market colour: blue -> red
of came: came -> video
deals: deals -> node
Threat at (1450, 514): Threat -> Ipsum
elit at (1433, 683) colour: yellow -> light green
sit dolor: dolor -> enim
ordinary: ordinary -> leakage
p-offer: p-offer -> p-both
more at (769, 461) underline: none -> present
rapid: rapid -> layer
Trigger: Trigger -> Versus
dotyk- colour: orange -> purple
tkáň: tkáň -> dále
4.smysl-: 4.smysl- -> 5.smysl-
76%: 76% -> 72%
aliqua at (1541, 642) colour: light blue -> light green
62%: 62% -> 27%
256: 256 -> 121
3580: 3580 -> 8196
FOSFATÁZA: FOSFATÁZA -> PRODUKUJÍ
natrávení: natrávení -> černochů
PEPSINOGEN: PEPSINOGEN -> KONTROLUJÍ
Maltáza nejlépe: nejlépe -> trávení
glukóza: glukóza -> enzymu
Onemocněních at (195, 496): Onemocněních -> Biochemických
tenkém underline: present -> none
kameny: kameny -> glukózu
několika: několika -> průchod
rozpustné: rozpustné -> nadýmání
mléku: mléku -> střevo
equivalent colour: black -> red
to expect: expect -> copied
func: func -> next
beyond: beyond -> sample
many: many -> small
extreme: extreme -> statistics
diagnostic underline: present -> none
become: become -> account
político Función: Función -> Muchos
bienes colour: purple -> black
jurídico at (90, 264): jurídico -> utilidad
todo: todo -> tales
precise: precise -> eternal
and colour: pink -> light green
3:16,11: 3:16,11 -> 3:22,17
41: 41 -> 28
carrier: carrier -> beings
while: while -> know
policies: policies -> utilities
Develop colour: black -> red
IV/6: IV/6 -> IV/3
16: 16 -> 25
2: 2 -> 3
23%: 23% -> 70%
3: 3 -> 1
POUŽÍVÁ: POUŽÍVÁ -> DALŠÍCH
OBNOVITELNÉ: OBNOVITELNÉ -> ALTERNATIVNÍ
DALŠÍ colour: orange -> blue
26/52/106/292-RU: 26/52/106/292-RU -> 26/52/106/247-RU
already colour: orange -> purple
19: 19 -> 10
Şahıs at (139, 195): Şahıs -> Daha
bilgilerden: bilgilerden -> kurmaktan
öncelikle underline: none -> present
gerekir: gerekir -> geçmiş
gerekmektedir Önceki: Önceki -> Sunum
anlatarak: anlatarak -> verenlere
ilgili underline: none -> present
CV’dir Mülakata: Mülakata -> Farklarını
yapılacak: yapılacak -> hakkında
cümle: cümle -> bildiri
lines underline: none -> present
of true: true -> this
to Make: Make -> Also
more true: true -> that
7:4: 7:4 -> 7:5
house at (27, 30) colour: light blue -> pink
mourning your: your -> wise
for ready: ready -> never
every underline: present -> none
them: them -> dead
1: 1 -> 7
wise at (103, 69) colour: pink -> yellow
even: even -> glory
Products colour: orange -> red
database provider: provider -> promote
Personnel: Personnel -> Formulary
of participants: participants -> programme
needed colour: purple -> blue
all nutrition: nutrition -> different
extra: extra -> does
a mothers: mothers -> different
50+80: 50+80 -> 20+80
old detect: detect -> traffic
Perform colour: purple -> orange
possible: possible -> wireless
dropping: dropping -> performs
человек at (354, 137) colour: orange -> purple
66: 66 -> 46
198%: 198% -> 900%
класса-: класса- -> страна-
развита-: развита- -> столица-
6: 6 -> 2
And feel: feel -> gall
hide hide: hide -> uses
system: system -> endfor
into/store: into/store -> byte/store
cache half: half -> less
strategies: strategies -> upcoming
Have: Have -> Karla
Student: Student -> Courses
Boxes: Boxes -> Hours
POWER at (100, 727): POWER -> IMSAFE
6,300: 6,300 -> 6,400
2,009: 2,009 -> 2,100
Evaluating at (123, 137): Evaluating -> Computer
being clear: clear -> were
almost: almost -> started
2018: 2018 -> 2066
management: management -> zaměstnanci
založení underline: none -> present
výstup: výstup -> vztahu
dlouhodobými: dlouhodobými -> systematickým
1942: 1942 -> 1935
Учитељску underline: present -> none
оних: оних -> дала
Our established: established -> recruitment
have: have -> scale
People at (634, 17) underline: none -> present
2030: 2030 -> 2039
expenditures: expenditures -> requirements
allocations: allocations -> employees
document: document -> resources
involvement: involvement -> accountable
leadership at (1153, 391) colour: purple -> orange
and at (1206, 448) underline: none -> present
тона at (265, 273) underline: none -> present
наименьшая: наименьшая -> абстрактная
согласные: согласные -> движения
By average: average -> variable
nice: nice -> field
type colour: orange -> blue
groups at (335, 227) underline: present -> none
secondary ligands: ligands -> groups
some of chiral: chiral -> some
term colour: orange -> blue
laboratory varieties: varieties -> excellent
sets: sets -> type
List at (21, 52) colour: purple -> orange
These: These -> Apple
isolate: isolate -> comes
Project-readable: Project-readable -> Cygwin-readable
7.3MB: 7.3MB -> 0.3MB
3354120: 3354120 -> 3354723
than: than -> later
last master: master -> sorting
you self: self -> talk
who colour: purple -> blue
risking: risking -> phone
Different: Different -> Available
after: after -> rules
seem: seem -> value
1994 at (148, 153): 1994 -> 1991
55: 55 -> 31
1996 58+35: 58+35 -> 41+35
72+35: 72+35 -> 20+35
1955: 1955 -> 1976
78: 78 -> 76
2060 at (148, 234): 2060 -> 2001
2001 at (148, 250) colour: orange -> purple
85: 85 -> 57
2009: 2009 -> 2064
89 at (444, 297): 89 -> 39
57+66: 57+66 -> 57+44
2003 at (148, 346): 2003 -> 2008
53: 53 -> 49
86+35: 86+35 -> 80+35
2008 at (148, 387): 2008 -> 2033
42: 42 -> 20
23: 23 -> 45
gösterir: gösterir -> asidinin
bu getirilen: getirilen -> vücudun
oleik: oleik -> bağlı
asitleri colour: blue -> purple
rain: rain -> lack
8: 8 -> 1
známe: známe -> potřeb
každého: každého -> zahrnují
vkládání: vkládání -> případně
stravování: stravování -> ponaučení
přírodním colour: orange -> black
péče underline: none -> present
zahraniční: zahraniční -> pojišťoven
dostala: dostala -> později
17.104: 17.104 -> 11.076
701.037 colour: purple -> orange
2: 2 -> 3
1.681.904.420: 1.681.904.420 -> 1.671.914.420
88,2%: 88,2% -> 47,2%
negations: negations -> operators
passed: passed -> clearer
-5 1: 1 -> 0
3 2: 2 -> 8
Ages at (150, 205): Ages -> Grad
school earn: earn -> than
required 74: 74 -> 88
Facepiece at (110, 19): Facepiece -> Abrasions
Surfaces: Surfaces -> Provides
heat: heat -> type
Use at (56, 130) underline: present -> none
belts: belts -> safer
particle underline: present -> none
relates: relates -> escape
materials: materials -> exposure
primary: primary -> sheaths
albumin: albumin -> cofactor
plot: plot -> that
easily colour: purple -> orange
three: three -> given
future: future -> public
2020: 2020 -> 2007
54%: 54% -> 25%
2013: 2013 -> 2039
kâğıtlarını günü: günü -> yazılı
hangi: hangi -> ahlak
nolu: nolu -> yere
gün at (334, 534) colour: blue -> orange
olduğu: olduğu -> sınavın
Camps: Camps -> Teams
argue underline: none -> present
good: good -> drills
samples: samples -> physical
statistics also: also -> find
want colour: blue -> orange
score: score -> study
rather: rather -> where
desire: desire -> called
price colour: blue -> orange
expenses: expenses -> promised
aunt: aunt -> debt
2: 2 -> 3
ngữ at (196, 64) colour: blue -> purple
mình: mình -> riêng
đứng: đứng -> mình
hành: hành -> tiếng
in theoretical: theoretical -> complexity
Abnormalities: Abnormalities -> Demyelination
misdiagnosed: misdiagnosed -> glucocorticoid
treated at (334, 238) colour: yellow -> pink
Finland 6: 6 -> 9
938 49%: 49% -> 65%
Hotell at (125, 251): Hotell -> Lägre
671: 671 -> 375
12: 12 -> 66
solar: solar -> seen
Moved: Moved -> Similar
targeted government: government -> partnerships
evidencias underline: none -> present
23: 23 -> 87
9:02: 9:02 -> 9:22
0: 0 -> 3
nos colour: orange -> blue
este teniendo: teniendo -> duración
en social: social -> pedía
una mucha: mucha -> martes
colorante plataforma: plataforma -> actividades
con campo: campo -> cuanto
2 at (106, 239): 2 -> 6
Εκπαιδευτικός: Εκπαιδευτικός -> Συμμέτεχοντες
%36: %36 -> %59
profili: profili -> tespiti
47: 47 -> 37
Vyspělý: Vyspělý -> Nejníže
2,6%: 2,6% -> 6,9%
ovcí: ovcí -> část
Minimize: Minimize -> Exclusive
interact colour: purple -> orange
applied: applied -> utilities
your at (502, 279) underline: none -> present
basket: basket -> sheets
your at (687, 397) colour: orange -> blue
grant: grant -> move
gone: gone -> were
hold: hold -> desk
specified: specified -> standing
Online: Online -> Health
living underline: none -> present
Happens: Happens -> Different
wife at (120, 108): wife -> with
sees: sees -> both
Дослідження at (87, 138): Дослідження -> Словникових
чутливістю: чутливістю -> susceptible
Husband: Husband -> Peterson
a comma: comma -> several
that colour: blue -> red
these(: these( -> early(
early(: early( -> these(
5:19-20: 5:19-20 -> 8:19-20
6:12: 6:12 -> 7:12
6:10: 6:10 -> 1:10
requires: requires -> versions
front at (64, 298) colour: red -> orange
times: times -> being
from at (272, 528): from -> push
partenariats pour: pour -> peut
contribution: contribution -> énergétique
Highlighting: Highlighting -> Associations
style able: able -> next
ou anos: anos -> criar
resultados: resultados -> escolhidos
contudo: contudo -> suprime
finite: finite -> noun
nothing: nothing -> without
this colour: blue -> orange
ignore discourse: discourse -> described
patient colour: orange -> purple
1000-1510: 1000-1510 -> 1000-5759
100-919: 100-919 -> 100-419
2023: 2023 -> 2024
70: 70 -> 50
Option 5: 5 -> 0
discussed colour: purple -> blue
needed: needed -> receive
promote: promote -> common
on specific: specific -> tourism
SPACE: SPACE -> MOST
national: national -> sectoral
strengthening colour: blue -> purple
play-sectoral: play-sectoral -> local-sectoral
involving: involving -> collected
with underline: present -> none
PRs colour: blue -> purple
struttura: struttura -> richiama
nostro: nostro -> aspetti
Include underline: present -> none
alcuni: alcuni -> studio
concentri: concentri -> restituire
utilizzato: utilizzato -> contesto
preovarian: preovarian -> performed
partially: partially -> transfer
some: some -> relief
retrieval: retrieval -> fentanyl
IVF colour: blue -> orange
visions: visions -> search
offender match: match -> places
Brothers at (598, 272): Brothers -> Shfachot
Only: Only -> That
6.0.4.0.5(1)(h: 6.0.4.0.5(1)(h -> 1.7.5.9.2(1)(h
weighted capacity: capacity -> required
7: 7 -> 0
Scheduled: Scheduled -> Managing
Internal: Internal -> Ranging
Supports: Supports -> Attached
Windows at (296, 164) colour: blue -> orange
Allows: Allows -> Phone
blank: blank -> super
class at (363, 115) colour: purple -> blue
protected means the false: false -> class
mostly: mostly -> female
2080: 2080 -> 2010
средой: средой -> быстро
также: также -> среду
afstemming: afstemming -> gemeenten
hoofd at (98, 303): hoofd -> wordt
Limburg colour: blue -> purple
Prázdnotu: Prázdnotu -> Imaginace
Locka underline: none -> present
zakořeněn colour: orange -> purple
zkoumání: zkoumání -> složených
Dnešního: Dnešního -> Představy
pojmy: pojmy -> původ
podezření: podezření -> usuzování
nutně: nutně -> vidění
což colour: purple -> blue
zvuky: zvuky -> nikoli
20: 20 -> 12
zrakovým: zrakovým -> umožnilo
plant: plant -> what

THE PROBLEM:
Replace every "colour" with "color" in the listing, starting at its first line and stopping after the line that contains "func: func -> next". Reproduce those lines with everything else unchanged.

REPLY:
market color: blue -> red
of came: came -> video
deals: deals -> node
Threat at (1450, 514): Threat -> Ipsum
elit at (1433, 683) color: yellow -> light green
sit dolor: dolor -> enim
ordinary: ordinary -> leakage
p-offer: p-offer -> p-both
more at (769, 461) underline: none -> present
rapid: rapid -> layer
Trigger: Trigger -> Versus
dotyk- color: orange -> purple
tkáň: tkáň -> dále
4.smysl-: 4.smysl- -> 5.smysl-
76%: 76% -> 72%
aliqua at (1541, 642) color: light blue -> light green
62%: 62% -> 27%
256: 256 -> 121
3580: 3580 -> 8196
FOSFATÁZA: FOSFATÁZA -> PRODUKUJÍ
natrávení: natrávení -> černochů
PEPSINOGEN: PEPSINOGEN -> KONTROLUJÍ
Maltáza nejlépe: nejlépe -> trávení
glukóza: glukóza -> enzymu
Onemocněních at (195, 496): Onemocněních -> Biochemických
tenkém underline: present -> none
kameny: kameny -> glukózu
několika: několika -> průchod
rozpustné: rozpustné -> nadýmání
mléku: mléku -> střevo
equivalent color: black -> red
to expect: expect -> copied
func: func -> next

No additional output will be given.